-------- SUPPLIED RECORDS
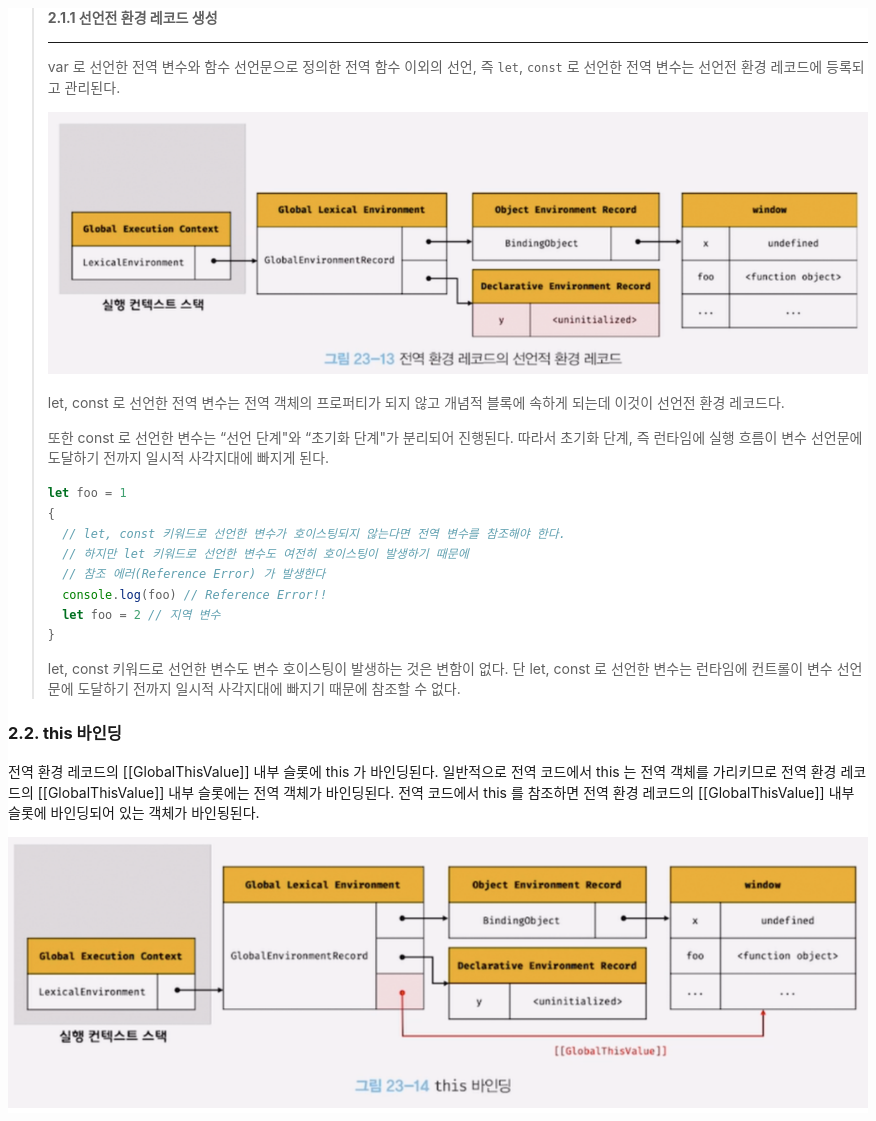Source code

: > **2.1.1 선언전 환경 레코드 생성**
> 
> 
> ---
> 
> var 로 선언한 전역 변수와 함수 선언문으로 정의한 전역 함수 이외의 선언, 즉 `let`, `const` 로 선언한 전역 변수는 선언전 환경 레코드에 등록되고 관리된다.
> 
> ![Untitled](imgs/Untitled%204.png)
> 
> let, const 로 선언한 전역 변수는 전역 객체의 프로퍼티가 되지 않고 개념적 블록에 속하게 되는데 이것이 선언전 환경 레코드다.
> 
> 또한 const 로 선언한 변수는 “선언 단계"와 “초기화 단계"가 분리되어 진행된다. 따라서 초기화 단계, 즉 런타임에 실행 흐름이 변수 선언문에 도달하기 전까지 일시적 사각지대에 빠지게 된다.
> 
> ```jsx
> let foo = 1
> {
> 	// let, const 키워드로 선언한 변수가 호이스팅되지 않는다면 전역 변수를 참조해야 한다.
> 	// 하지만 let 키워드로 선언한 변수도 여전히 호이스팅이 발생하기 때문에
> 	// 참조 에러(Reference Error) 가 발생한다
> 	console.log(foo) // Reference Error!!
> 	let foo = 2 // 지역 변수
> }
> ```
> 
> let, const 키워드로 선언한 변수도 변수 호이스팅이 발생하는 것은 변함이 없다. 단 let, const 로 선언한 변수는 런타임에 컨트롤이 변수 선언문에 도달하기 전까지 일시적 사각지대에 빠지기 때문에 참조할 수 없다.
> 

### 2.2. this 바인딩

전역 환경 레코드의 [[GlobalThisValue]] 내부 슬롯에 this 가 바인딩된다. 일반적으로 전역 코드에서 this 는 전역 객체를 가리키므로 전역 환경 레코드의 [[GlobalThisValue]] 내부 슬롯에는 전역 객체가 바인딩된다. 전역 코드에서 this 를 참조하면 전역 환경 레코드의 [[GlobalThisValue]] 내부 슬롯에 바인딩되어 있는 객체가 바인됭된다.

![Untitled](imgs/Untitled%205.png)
----------------
-------- SUPPLIED RECORDS
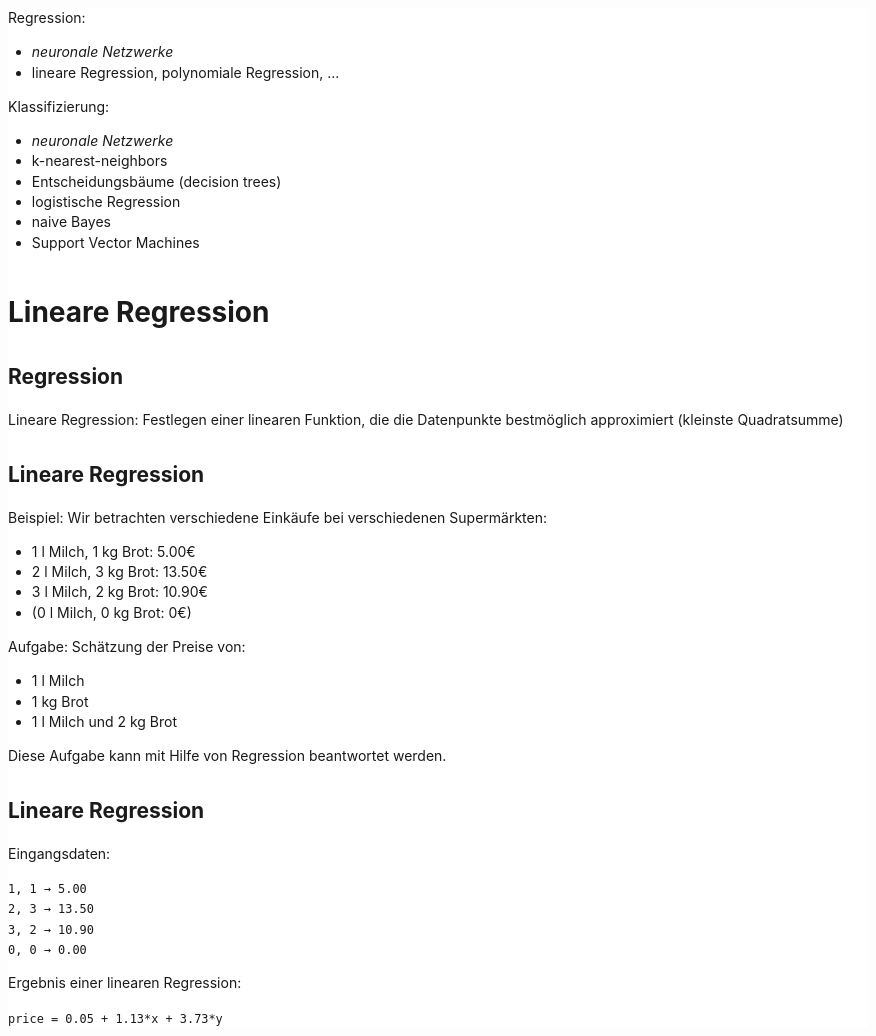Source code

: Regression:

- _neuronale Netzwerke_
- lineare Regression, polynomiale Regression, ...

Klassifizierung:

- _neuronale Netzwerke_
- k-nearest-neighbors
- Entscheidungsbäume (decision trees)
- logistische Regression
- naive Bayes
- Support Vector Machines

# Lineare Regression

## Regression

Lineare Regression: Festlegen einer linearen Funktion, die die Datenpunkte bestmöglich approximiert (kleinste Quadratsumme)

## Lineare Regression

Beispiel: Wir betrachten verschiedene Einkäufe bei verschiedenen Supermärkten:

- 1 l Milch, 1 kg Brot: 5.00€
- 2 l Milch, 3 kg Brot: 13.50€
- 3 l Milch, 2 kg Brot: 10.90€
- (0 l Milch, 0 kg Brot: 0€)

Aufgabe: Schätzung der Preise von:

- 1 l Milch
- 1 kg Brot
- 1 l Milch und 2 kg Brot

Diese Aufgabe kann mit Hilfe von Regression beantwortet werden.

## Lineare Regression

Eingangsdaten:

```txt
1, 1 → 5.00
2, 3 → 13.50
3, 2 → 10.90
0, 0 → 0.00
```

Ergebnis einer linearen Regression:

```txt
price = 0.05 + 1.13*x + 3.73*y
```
----------------
- TASK ITEM:
Go through the records and report each line that contains "Error".

- EXERCISE ANSWER:
> 	// 참조 에러(Reference Error) 가 발생한다
> 	console.log(foo) // Reference Error!!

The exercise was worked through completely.